文書本文>
☆ ☆ ☆ ☆ ☆ ☆ ☆

<< 諫早湾干拓事業の国家犯罪 | main | 河野さん辺野古も >>

毒樹の果実の法理

 死体遺棄容疑で起訴されたベトナム人技能実習生、殺人容疑での拘留について富山地検の請求を富山簡裁、地裁に続いて最高裁も認めませんでした。技能実習生は死体遺棄容疑での取り調べのため拘留されていますが、拘留期限が過ぎれば殺人容疑の取り調べのために再度拘留することはできなくなりました。富山県警は死体遺棄容疑での逮捕の前に5日間捜査員が部屋の前で監視するホテルに宿泊させ、署まで送迎しながら取り調べを続けたため、裁判所は逮捕拘留と同じとみなし、逮捕を許可する令状を出す前に逮捕に相当する行為を行っていた違法捜査と認定しました。違法行為による逮捕が行われたためその後の拘留も認めないとの判断で、裁判所が技能実習生の殺人容疑を否定したわけではありません。違法捜査で得た証拠は裁判で証拠として認めない考え方は「毒樹の果実の法理」と言われ、毒のある木から得られた果実はすべて毒があるとみなして証拠採用できないとしているようです。これは冤罪の温床になったり人権侵害を助長したりする違法な捜査を抑制するためにも大切な法理と聞いたことがあります。ゴーン氏の逮捕拘留で諸外国から批判された日本の警察や検察による長期間の拘留捜査、富山地検の拘留請求棄却は裁判所が安易な拘留を認めない姿勢に変わったことを示しているのかもしれません。うろ覚えだった「毒樹の果実の法理」という言葉を思い出しました。

☆ ☆ ☆ ☆ ☆ ☆ ☆

[保存された記録]

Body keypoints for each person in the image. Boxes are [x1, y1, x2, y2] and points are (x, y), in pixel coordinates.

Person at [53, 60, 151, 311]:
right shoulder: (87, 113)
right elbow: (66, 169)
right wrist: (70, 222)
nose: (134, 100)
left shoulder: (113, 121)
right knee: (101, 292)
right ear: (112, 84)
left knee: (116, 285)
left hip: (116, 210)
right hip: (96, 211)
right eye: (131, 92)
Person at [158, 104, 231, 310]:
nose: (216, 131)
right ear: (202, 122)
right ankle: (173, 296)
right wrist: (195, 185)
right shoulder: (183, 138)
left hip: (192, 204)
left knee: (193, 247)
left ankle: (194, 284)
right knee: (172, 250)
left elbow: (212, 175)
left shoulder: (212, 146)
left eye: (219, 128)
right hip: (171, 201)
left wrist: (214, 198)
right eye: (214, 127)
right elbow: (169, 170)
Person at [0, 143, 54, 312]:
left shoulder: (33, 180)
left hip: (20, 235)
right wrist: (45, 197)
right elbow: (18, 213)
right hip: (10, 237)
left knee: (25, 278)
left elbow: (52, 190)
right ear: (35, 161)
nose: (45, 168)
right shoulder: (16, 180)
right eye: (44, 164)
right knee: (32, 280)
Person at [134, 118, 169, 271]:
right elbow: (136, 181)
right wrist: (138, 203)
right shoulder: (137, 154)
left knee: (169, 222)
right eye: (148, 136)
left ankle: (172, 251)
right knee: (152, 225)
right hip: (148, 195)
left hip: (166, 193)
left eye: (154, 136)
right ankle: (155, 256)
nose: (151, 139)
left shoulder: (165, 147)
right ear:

☆ ☆ ☆ ☆ ☆ ☆ ☆

課題の目標> 本文の「死体遺棄容疑で起訴された」で始まる段落を、主な事実を残したまま短い箇条書きに書き直すこと。 この課題に記録は使わなくてよい。

課題の結果>
- 死体遺棄容疑で起訴されたベトナム人技能実習生について、殺人容疑での拘留を求める富山地検の請求を、富山簡裁と地裁に続いて最高裁も認めなかった。
- 実習生は死体遺棄容疑の取り調べのために拘留されている。しかし拘留期限が過ぎれば、殺人容疑の取り調べのために再び拘留することはできない。
- 富山県警は逮捕前の5日間、捜査員が部屋の前で監視するホテルに実習生を泊まらせ、署まで送迎しながら取り調べた。
- 裁判所はこれを逮捕拘留と同じとみなし、令状の前に逮捕に相当する行為をした違法捜査と認定した。そのため、その後の拘留も認めなかった。
- 裁判所は殺人容疑そのものを否定したわけではない。
- 違法捜査で得た証拠を裁判で認めない考え方は「毒樹の果実の法理」と呼ばれる。冤罪や人権侵害を生む違法捜査を抑えるうえで大切な法理だと聞いたことがある。
- 日本の警察や検察の長期拘留捜査は、ゴーン氏の件で諸外国から批判された。今回の請求棄却は、裁判所が安易な拘留を認めない姿勢に変わったことを示しているのかもしれない。